YOUR TASK: Using the entries that follow, give only the number of lines with the word "coordinate" in them.

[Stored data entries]

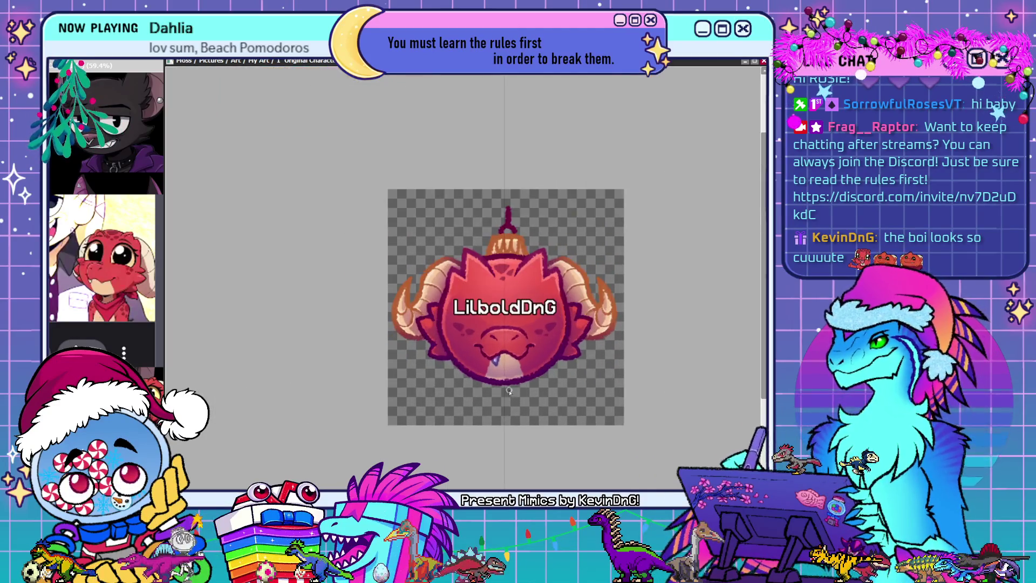
{"action": "scroll", "coordinate": [511, 399], "scroll_direction": "up", "scroll_amount": 1}
{"action": "scroll", "coordinate": [548, 401], "scroll_direction": "up", "scroll_amount": 1}
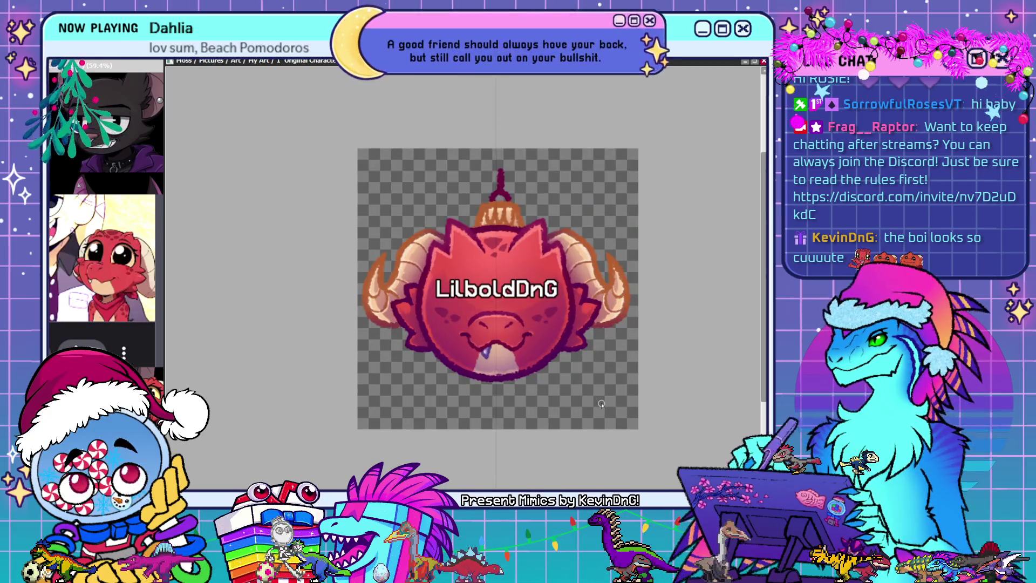
{"action": "scroll", "coordinate": [601, 404], "scroll_direction": "up", "scroll_amount": 1}
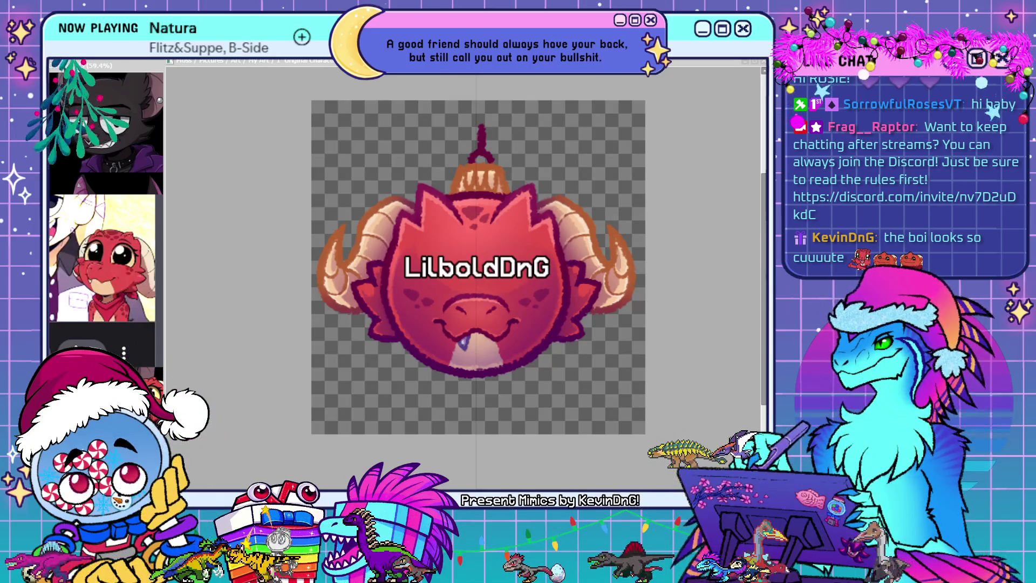
{"action": "key", "text": "alt+Tab"}
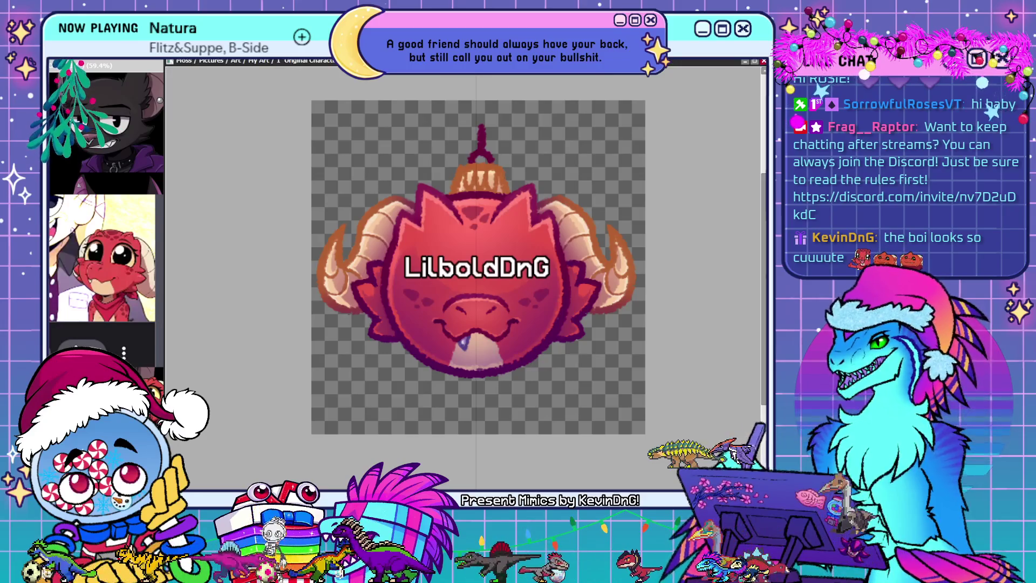
{"action": "key", "text": "alt+Tab"}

SOLUTION TO THIS PROBLEM: 3